* **DIRECTIONS**
What you return must match the entries exactly, except that the pictures are gone.

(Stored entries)
######
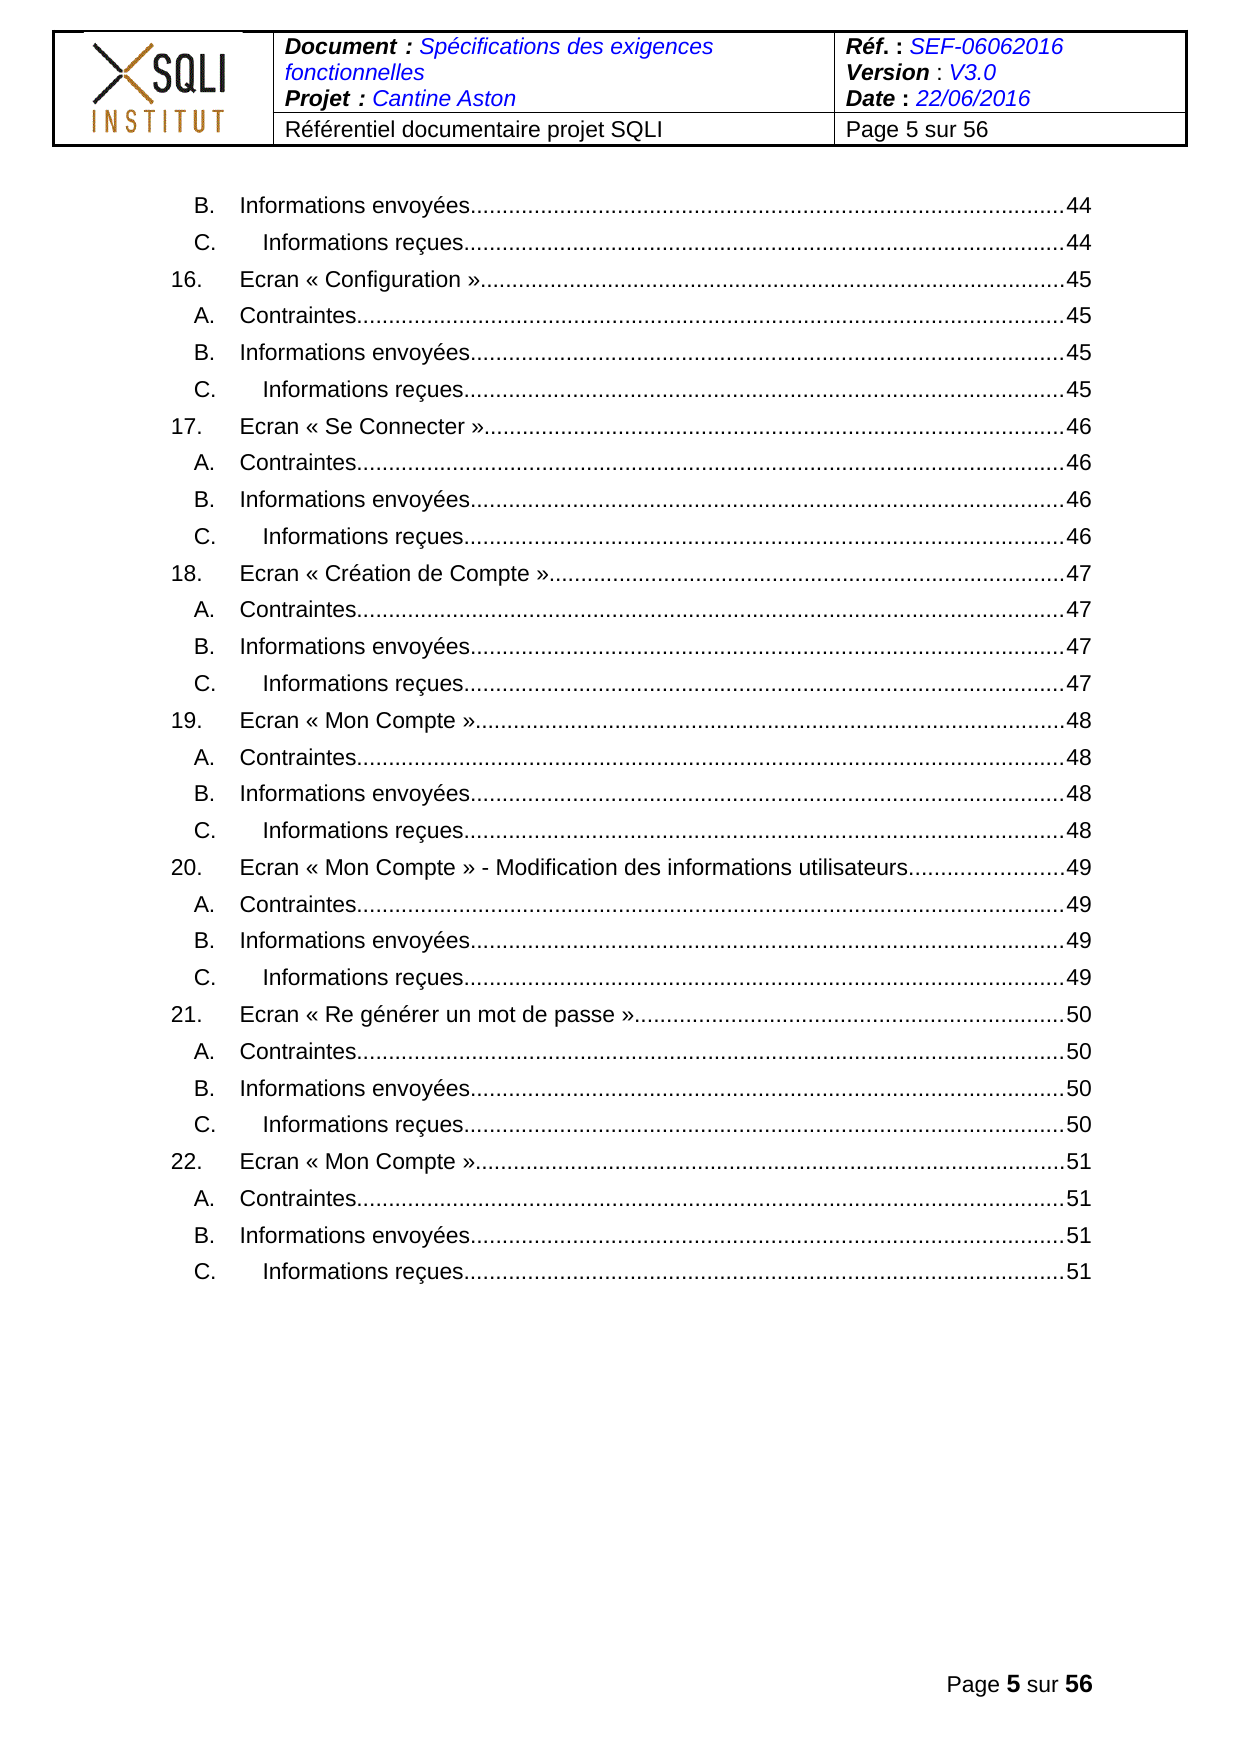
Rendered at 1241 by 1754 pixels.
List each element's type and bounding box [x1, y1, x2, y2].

picture [83, 32, 243, 144]
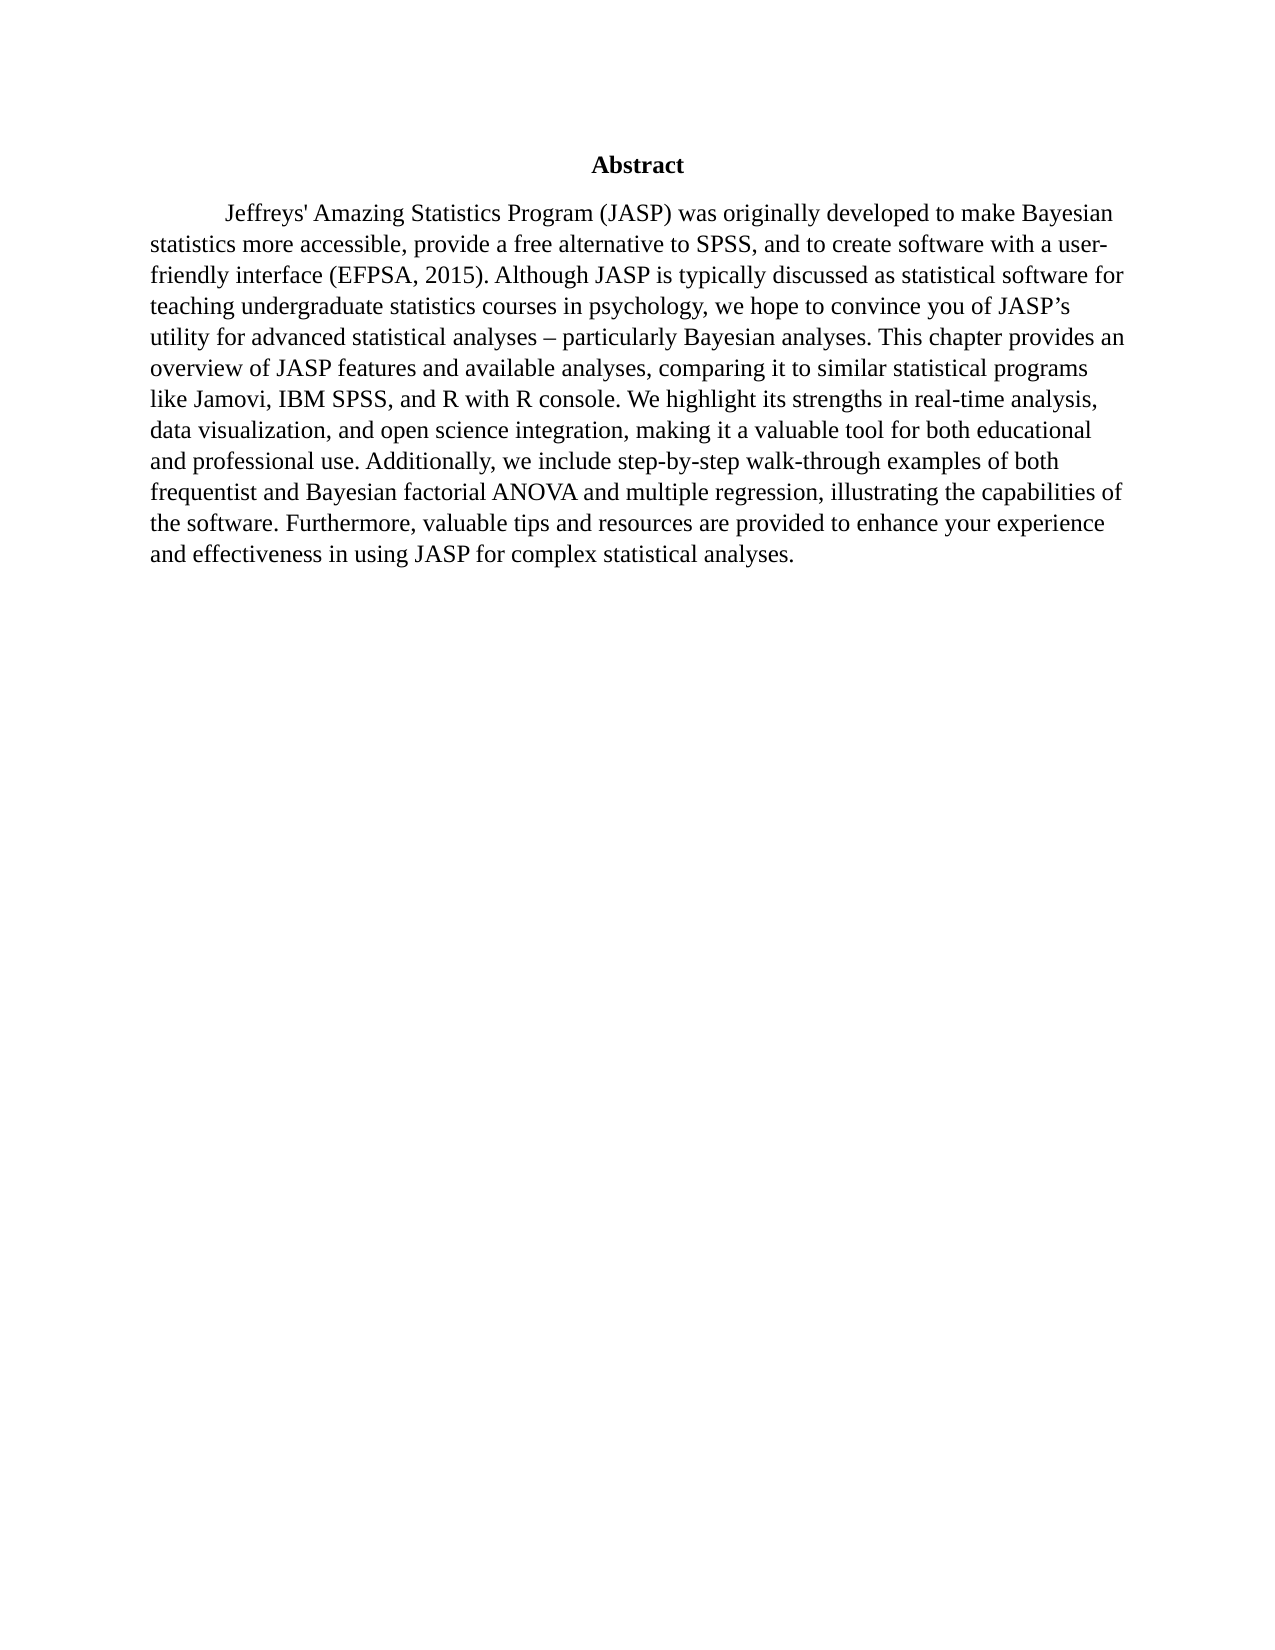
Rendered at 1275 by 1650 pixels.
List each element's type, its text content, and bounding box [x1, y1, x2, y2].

text Jeffreys' Amazing Statistics Program (JASP) was originally developed to make Bayesian statistics more accessible, provide a free alternative to SPSS, and to create software with a user-friendly interface (EFPSA, 2015). Although JASP is typically discussed as statistical software for teaching undergraduate statistics courses in psychology, we hope to convince you of JASP’s utility for advanced statistical analyses – particularly Bayesian analyses. This chapter provides an overview of JASP features and available analyses, comparing it to similar statistical programs like Jamovi, IBM SPSS, and R with R console. We highlight its strengths in real-time analysis, data visualization, and open science integration, making it a valuable tool for both educational and professional use. Additionally, we include step-by-step walk-through examples of both frequentist and Bayesian factorial ANOVA and multiple regression, illustrating the capabilities of the software. Furthermore, valuable tips and resources are provided to enhance your experience and effectiveness in using JASP for complex statistical analyses. [150, 198, 1125, 568]
text Abstract [150, 150, 1125, 179]
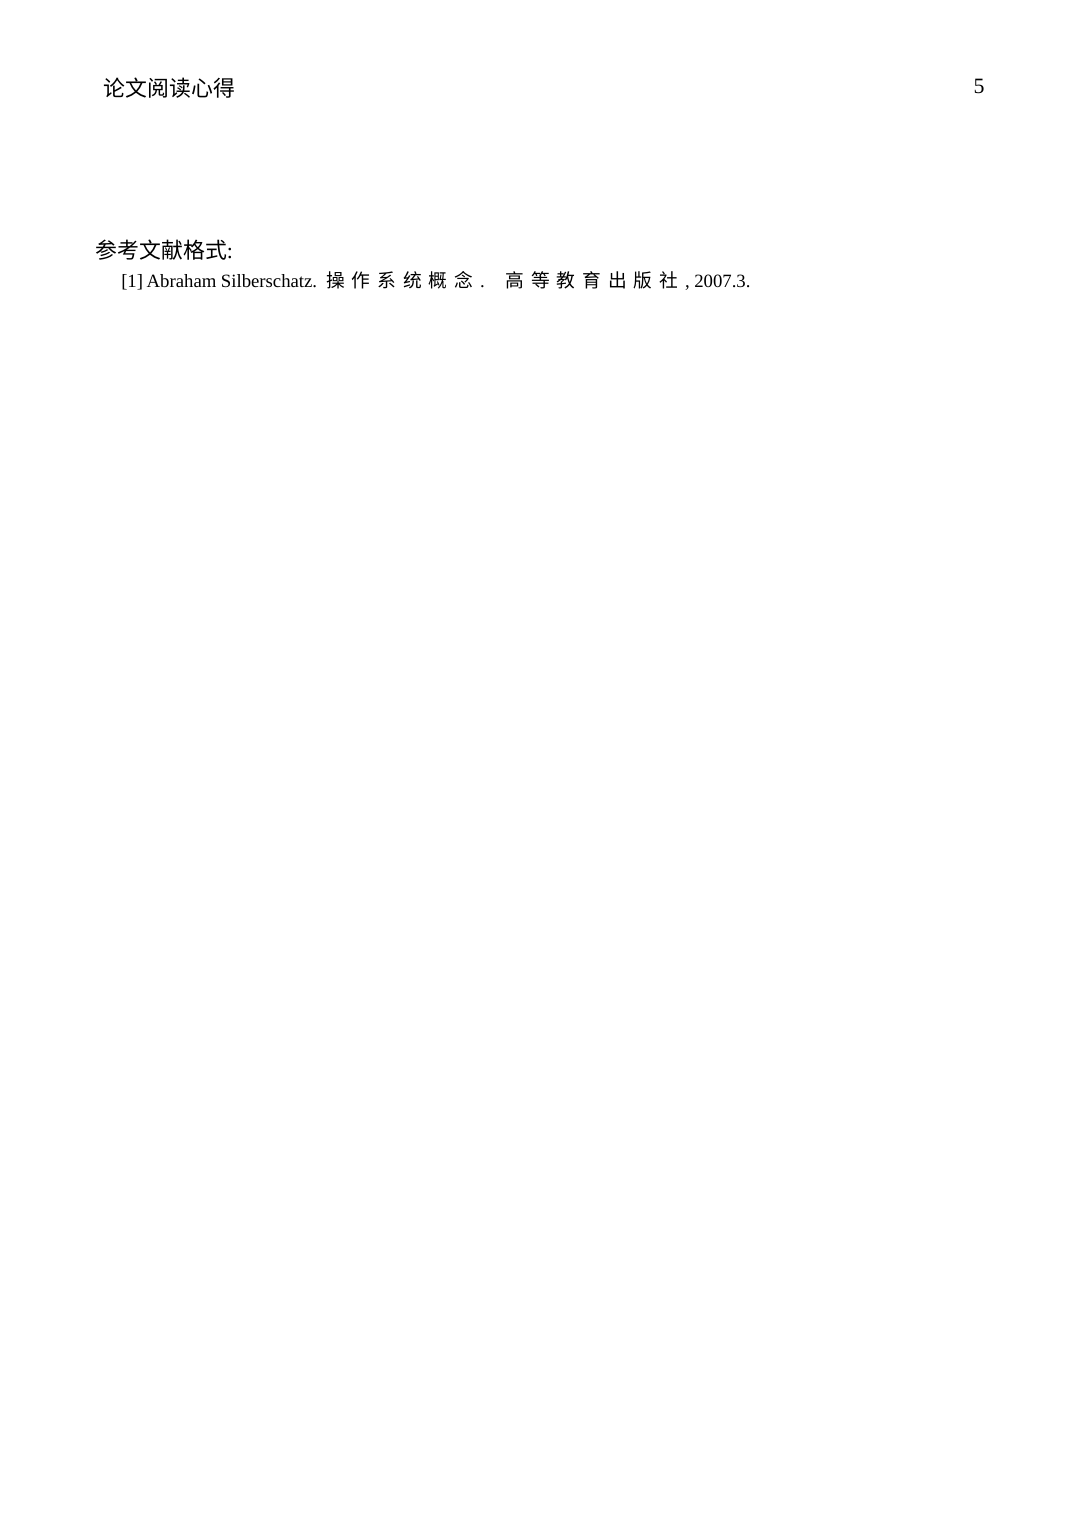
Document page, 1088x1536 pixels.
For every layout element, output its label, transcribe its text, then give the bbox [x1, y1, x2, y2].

text [1] Abraham Silberschatz. 操作系统概念. 高等教育出版社, 2007.3. [112, 265, 992, 294]
text 参考文献格式: [95, 233, 992, 265]
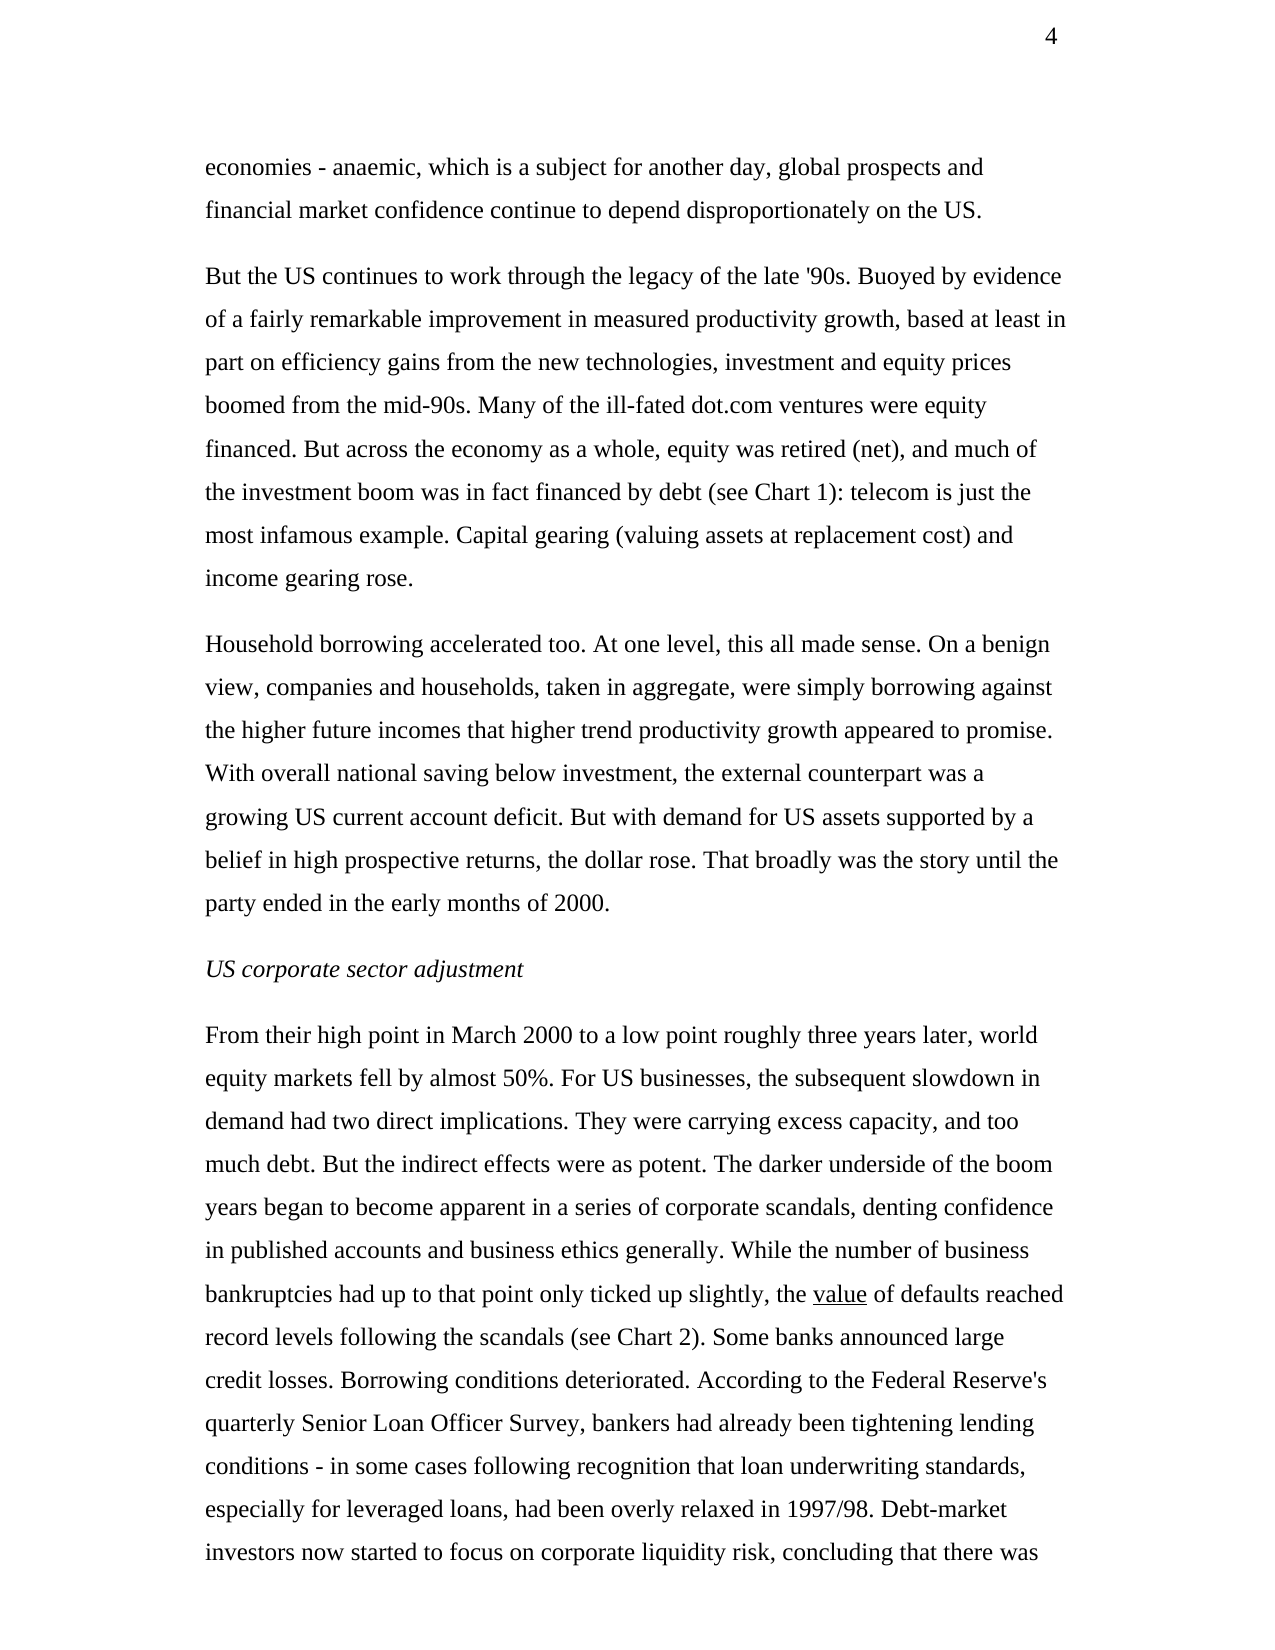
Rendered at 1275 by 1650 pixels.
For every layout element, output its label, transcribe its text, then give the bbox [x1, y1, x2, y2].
######
* **YOUR RESPONSE**
Rendered at 1241 by 1754 pixels.
List each element's type and bounding box [x1, y1, x2, y2].

picture [83, 32, 243, 144]
Rendered at 1275 by 1650 pixels.
List each element's type, its text content, and bounding box [x1, y1, x2, y2].

text Jeffreys' Amazing Statistics Program (JASP) was originally developed to make Bayesian statistics more accessible, provide a free alternative to SPSS, and to create software with a user-friendly interface (EFPSA, 2015). Although JASP is typically discussed as statistical software for teaching undergraduate statistics courses in psychology, we hope to convince you of JASP’s utility for advanced statistical analyses – particularly Bayesian analyses. This chapter provides an overview of JASP features and available analyses, comparing it to similar statistical programs like Jamovi, IBM SPSS, and R with R console. We highlight its strengths in real-time analysis, data visualization, and open science integration, making it a valuable tool for both educational and professional use. Additionally, we include step-by-step walk-through examples of both frequentist and Bayesian factorial ANOVA and multiple regression, illustrating the capabilities of the software. Furthermore, valuable tips and resources are provided to enhance your experience and effectiveness in using JASP for complex statistical analyses. [150, 198, 1125, 568]
text Abstract [150, 150, 1125, 179]
Document page, 1088x1536 pixels.
For every layout element, output its label, transcribe its text, then give the bbox [x1, y1, x2, y2].

text [1] Abraham Silberschatz. 操作系统概念. 高等教育出版社, 2007.3. [112, 265, 992, 294]
text 参考文献格式: [95, 233, 992, 265]
Rendered at 1275 by 1650 pixels.
For every layout element, output its label, transcribe its text, then give the bbox [x1, y1, x2, y2].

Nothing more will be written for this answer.